## Given exercise
Can you write what comes next in the passage about Milton Keynes, picking up right after its final sentence?
* begin Text block *
Meanwhile Bake Off squares up to the BBC's new Family Cooking Showdown.

Central Milton Keynes: you’ve never seen anything like it, as the song on the Eighties promotional flexi-disc used to go. This is rubbish, of course. With its dreary shopping centres, boring-looking estates and endless roundabouts, Milton Keynes looks, at the beginning of the 21st century, like the newer and more depressing parts of lots of other places – the only difference being, I suppose, that it comprises nothing but these parts. Conceived in 1967 and developed from scratch in green fields at a cost of £1.5bn, the new town’s great and unsolvable problem is that it has no immemorial heart, no superannuated soul. It wants for layers, and therefore for mystery and concomitant charm. Yes, some people will claim, if pushed, to love it: “The trees!” they say, as if London and Birmingham have no parks at all. But their praise, when it comes, always sounds to me rather shifty, like they’re avoiding telling you that any minute now they’ll be catching a train to somewhere lovelier and more exciting.
* end Text block *
* begin Recorded information *
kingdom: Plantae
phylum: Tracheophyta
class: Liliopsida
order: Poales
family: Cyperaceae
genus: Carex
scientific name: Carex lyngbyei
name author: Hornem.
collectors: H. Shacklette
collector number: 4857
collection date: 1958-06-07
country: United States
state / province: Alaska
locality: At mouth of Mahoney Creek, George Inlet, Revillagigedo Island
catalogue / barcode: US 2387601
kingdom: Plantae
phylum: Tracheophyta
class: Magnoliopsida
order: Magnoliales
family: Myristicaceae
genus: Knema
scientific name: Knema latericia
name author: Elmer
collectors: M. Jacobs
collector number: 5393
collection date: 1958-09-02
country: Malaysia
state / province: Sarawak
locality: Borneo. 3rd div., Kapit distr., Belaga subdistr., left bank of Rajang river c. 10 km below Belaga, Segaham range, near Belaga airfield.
* end Recorded information *
## Reply to the exercise
The film-maker Richard Macer (Absolutely Fashion: Inside British Vogue) caught a train to somewhere more exciting when he went to university at the age of 18, but a few months ago, shortly before both he and Milton Keynes hit 50, he returned, shacking up with his parents in his childhood home in order to make a documentary about the town (screened, now, as part of BBC Four’s Utopia season). As a child, he told us, he felt MK was a bit of a joke: those wretched concrete cows. But in adulthood he was sweetly protective, offering us Elisabeth Frink’s sculpture Horse and the shiny travertine floors of its Grade II-listed shopping centre by way of two delights (after which he did start to struggle somewhat). In what way had the town formed him, though? This was harder to say. As a teenager, he attended a comprehensive where, once a month, pupils were invited to devote a whole day to an activity such as trampolining; every Tuesday, his family ate macaroni cheese. Basically, he might have been anywhere.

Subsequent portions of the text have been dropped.